Task details: Exact copies of the records below are needed, free of pictures.

Dataset records:
********************
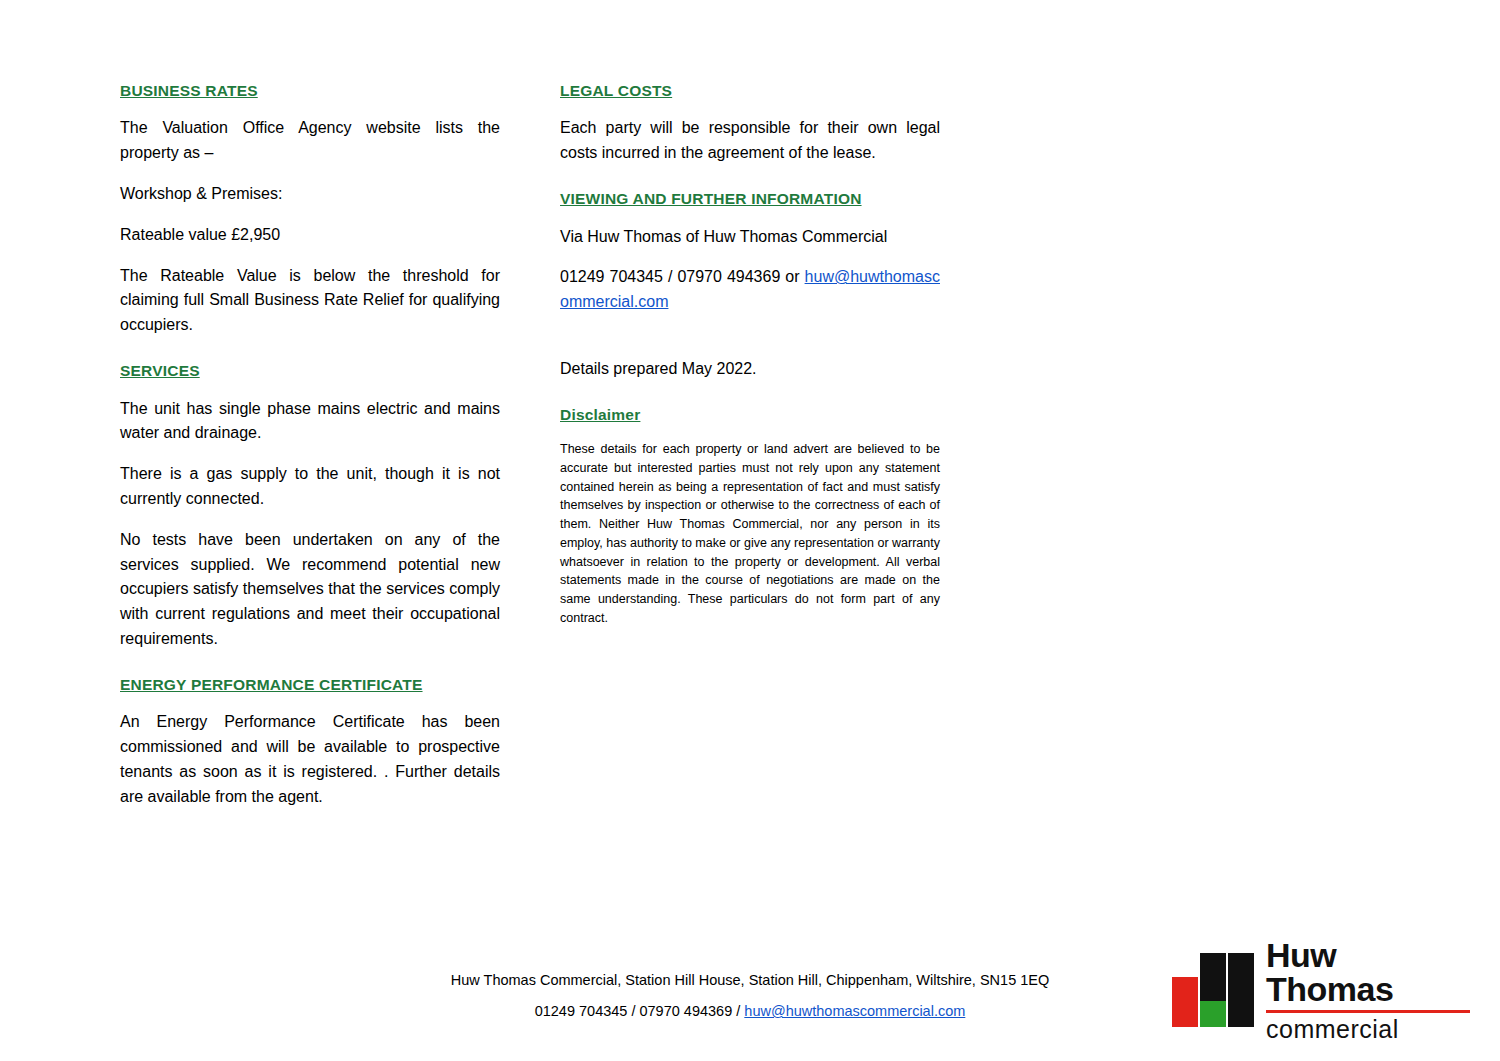BUSINESS RATES
The Valuation Office Agency website lists the property as –
Workshop & Premises:
Rateable value £2,950
The Rateable Value is below the threshold for claiming full Small Business Rate Relief for qualifying occupiers.
SERVICES
The unit has single phase mains electric and mains water and drainage.
There is a gas supply to the unit, though it is not currently connected.
No tests have been undertaken on any of the services supplied. We recommend potential new occupiers satisfy themselves that the services comply with current regulations and meet their occupational requirements.
ENERGY PERFORMANCE CERTIFICATE
An Energy Performance Certificate has been commissioned and will be available to prospective tenants as soon as it is registered. . Further details are available from the agent.
LEGAL COSTS
Each party will be responsible for their own legal costs incurred in the agreement of the lease.
VIEWING AND FURTHER INFORMATION
Via Huw Thomas of Huw Thomas Commercial
01249 704345 / 07970 494369 or huw@huwthomascommercial.com
Details prepared May 2022.
Disclaimer
These details for each property or land advert are believed to be accurate but interested parties must not rely upon any statement contained herein as being a representation of fact and must satisfy themselves by inspection or otherwise to the correctness of each of them. Neither Huw Thomas Commercial, nor any person in its employ, has authority to make or give any representation or warranty whatsoever in relation to the property or development. All verbal statements made in the course of negotiations are made on the same understanding. These particulars do not form part of any contract.
Huw Thomas Commercial, Station Hill House, Station Hill, Chippenham, Wiltshire, SN15 1EQ
01249 704345 / 07970 494369 / huw@huwthomascommercial.com
Huw Thomas
commercial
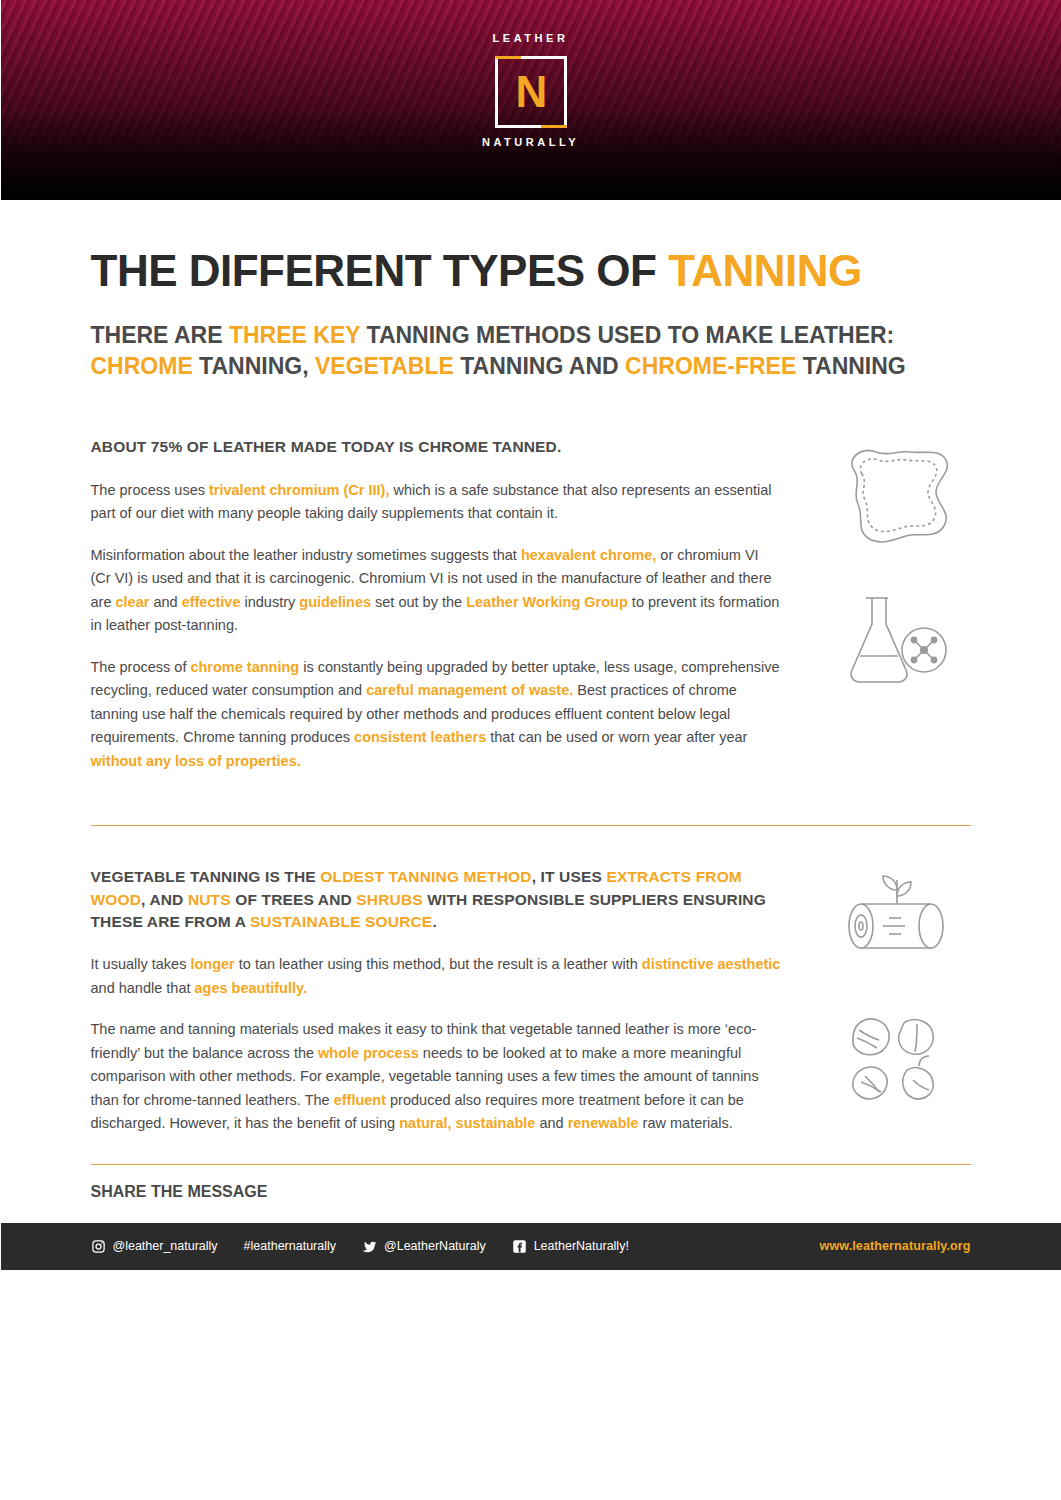LEATHER
N
NATURALLY
THE DIFFERENT TYPES OF TANNING
THERE ARE THREE KEY TANNING METHODS USED TO MAKE LEATHER: CHROME TANNING, VEGETABLE TANNING AND CHROME-FREE TANNING
ABOUT 75% OF LEATHER MADE TODAY IS CHROME TANNED.
The process uses trivalent chromium (Cr III), which is a safe substance that also represents an essential part of our diet with many people taking daily supplements that contain it.
Misinformation about the leather industry sometimes suggests that hexavalent chrome, or chromium VI (Cr VI) is used and that it is carcinogenic. Chromium VI is not used in the manufacture of leather and there are clear and effective industry guidelines set out by the Leather Working Group to prevent its formation in leather post-tanning.
The process of chrome tanning is constantly being upgraded by better uptake, less usage, comprehensive recycling, reduced water consumption and careful management of waste. Best practices of chrome tanning use half the chemicals required by other methods and produces effluent content below legal requirements. Chrome tanning produces consistent leathers that can be used or worn year after year without any loss of properties.
VEGETABLE TANNING IS THE OLDEST TANNING METHOD, IT USES EXTRACTS FROM WOOD, AND NUTS OF TREES AND SHRUBS WITH RESPONSIBLE SUPPLIERS ENSURING THESE ARE FROM A SUSTAINABLE SOURCE.
It usually takes longer to tan leather using this method, but the result is a leather with distinctive aesthetic and handle that ages beautifully.
The name and tanning materials used makes it easy to think that vegetable tanned leather is more ‘eco-friendly’ but the balance across the whole process needs to be looked at to make a more meaningful comparison with other methods. For example, vegetable tanning uses a few times the amount of tannins than for chrome-tanned leathers. The effluent produced also requires more treatment before it can be discharged. However, it has the benefit of using natural, sustainable and renewable raw materials.
SHARE THE MESSAGE
@leather_naturally #leathernaturally @LeatherNaturaly LeatherNaturally! www.leathernaturally.org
********************
Problem solution:
BUSINESS RATES
The Valuation Office Agency website lists the property as –
Workshop & Premises:
Rateable value £2,950
The Rateable Value is below the threshold for claiming full Small Business Rate Relief for qualifying occupiers.
SERVICES
The unit has single phase mains electric and mains water and drainage.
There is a gas supply to the unit, though it is not currently connected.
No tests have been undertaken on any of the services supplied. We recommend potential new occupiers satisfy themselves that the services comply with current regulations and meet their occupational requirements.
ENERGY PERFORMANCE CERTIFICATE
An Energy Performance Certificate has been commissioned and will be available to prospective tenants as soon as it is registered. . Further details are available from the agent.
LEGAL COSTS
Each party will be responsible for their own legal costs incurred in the agreement of the lease.
VIEWING AND FURTHER INFORMATION
Via Huw Thomas of Huw Thomas Commercial
01249 704345 / 07970 494369 or huw@huwthomascommercial.com
Details prepared May 2022.
Disclaimer
These details for each property or land advert are believed to be accurate but interested parties must not rely upon any statement contained herein as being a representation of fact and must satisfy themselves by inspection or otherwise to the correctness of each of them. Neither Huw Thomas Commercial, nor any person in its employ, has authority to make or give any representation or warranty whatsoever in relation to the property or development. All verbal statements made in the course of negotiations are made on the same understanding. These particulars do not form part of any contract.
Huw Thomas Commercial, Station Hill House, Station Hill, Chippenham, Wiltshire, SN15 1EQ
01249 704345 / 07970 494369 / huw@huwthomascommercial.com
Huw Thomas
commercial
LEATHER
N
NATURALLY
THE DIFFERENT TYPES OF TANNING
THERE ARE THREE KEY TANNING METHODS USED TO MAKE LEATHER: CHROME TANNING, VEGETABLE TANNING AND CHROME-FREE TANNING
ABOUT 75% OF LEATHER MADE TODAY IS CHROME TANNED.
The process uses trivalent chromium (Cr III), which is a safe substance that also represents an essential part of our diet with many people taking daily supplements that contain it.
Misinformation about the leather industry sometimes suggests that hexavalent chrome, or chromium VI (Cr VI) is used and that it is carcinogenic. Chromium VI is not used in the manufacture of leather and there are clear and effective industry guidelines set out by the Leather Working Group to prevent its formation in leather post-tanning.
The process of chrome tanning is constantly being upgraded by better uptake, less usage, comprehensive recycling, reduced water consumption and careful management of waste. Best practices of chrome tanning use half the chemicals required by other methods and produces effluent content below legal requirements. Chrome tanning produces consistent leathers that can be used or worn year after year without any loss of properties.
VEGETABLE TANNING IS THE OLDEST TANNING METHOD, IT USES EXTRACTS FROM WOOD, AND NUTS OF TREES AND SHRUBS WITH RESPONSIBLE SUPPLIERS ENSURING THESE ARE FROM A SUSTAINABLE SOURCE.
It usually takes longer to tan leather using this method, but the result is a leather with distinctive aesthetic and handle that ages beautifully.
The name and tanning materials used makes it easy to think that vegetable tanned leather is more ‘eco-friendly’ but the balance across the whole process needs to be looked at to make a more meaningful comparison with other methods. For example, vegetable tanning uses a few times the amount of tannins than for chrome-tanned leathers. The effluent produced also requires more treatment before it can be discharged. However, it has the benefit of using natural, sustainable and renewable raw materials.
SHARE THE MESSAGE
@leather_naturally #leathernaturally @LeatherNaturaly LeatherNaturally! www.leathernaturally.org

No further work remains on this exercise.